Do you ever want to catch your weekly radio or TV program without taking your eyes from your computer screen? Or get a sudden urge to record the theme song of your favorite movie or TV show? MyTV/fm and ProTV Stereo allow you do all this and more.
The most basic difference between the two products is how they connect to your computer. The ProTV occupies a PCI slot and involves opening the machine, while the MyTV/fm attaches externally to any available USB port. Although this setup is designed to attract users of the newer USB-equipped machines, we found it worked well with an older beige G3 Mac upgraded with a USB PCI card.
Both devices present an array of inputs for hooking up s-video, cable TV, and FM radio antenna connections. Because it’s an external box, you can store the MyTV/fm anywhere on your desk, and your cables won’t be all crowded together into the tiny bracket space on the back of the machine, as they are with the ProTV Stereo. The MyTV/fm also includes a set of connecting cables while ProTV Stereo assumes you have your own.
Software installation was a breeze for both. The ProTV Stereo includes a copy of Adobe Premiere 5.1 LE as well as a utility for operating the TV and FM radio functions. The MyTV/fm ships with a less poished tuner utility as well as a copy of Strata VideoShop 4.5 for editing captured movie clips.
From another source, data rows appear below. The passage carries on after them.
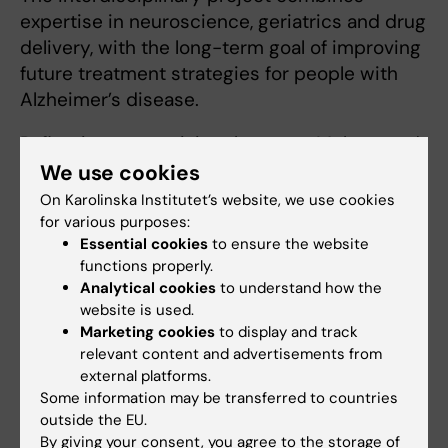
expertise in neuroscience, geriatrics and drug
delivery, with the long-term goal of improving
future treatment strategies for people with
Alzheimer’s disease.
Reflecting on receiving the grant, Muhammad
says: “It was a strong motivation to see the
We use cookies
project recognised. For me, research is about
On Karolinska Institutet’s website, we use cookies
creating something that can make a real
for various purposes:
Essential cookies
to ensure the website
difference in people’s lives.”
functions properly.
Analytical cookies
to understand how the
website is used.
Alzheimer's disease
Marketing cookies
to display and track
Tags
relevant content and advertisements from
external platforms.
Some information may be transferred to countries
Updated by:
Annika Clemes
outside the EU.
20-04-2026
By giving your consent, you agree to the storage of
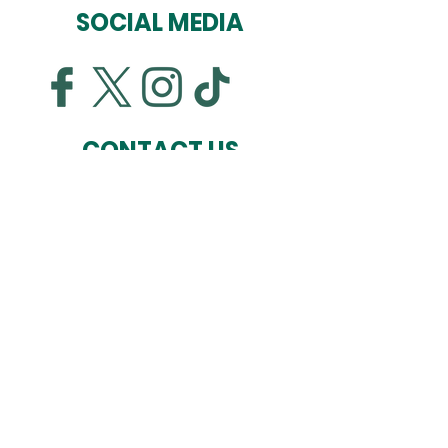
SOCIAL MEDIA
CONTACT US
Ausden Clark Arena
Hall Lane
Hall Park
Bitteswell
Leicestershire
LE17 4LN
01455 554 046
07545 432200
info@lutterworthathletic.com
© 2026 Lutterworth Athletic FC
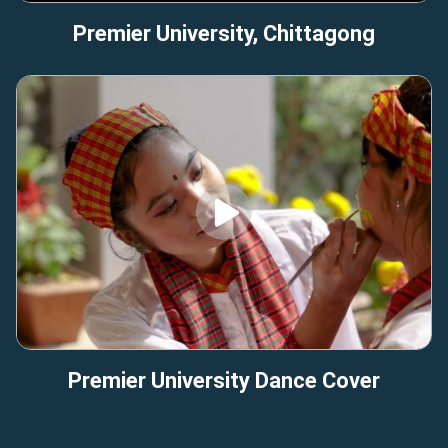
Premier University, Chittagong
Premier University Dance Cover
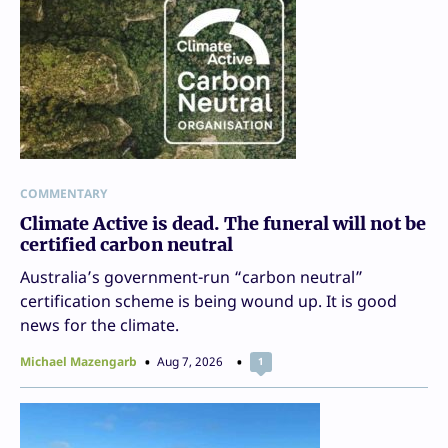
COMMENTARY
Climate Active is dead. The funeral will not be
certified carbon neutral
Australia’s government-run “carbon neutral”
certification scheme is being wound up. It is good
news for the climate.
Michael Mazengarb
Aug 7, 2026
1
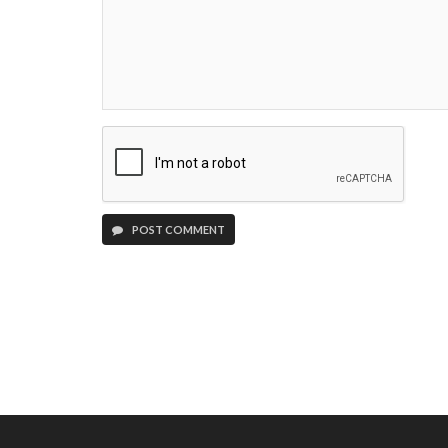
POST COMMENT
The first step in setting up either tuner involves searching the air for available signals and typing in invidual names for the channels it has found. The ProTV Stereo utility presents a prettier interface for doing this, compared to the more dated software of the MyTV/fm. The ProTV software has a few other nice touches as well. It’s got a module that allows switching the tuner input via the Control Strip, and it can post TV snapshots to a Web server at a specified interval. You can also add text, graphics, a timestamp, or a mosaic blur over any portion of the transmitted clip.
The on-screen image will only be as good as the TV reception in your locale, and we found both products to give similar results. Getting a good signal from inside an office building is just about impossible, and an external antenna or cable TV source makes all the difference in the world. The ProTV Stereo can also display a seperate window containing closed-captioned information that is transmitted with some broadcasts. We had mixed results using this feature — it didn’t work very well with input from a satellite receiver but worked perfectly with a strong over-the-air broadcast signal. To be fair, even closed-caption-equipped TVs will produce garbled text if the accompanying TV signal is snowy.
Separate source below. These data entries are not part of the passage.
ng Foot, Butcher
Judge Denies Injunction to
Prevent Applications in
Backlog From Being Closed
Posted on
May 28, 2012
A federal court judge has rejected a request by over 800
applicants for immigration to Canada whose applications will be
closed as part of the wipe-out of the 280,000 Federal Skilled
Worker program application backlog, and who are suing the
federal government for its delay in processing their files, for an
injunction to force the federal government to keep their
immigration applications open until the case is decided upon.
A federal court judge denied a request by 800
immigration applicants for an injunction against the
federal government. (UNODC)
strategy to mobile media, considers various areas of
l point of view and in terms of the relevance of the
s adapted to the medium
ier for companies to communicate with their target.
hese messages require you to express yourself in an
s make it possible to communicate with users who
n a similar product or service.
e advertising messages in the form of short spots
Although both products offer comparable image quality, QuickTime clips from the ProTV Stereo are much larger in file size, so moving forward and backward in a captured movie is quicker on movies produced by the MyTV/fm; the MyTV/fm contains a hardware compressor chip that squeezes each frame of the video stream into a compact JPEG image before it is sent to the computer. In contrast, the much simpler ProTV Stereo card uses the Mac to compress each image in software using QuickTime.
The ProTV card features its own audio input, and unfortunately, we found that movie clips of more than a couple of minutes in length lost synchronization with the video portion of the clip when this input was used. The MyTV/fm uses the built-in audio port on the Mac and did not exhibit this problem.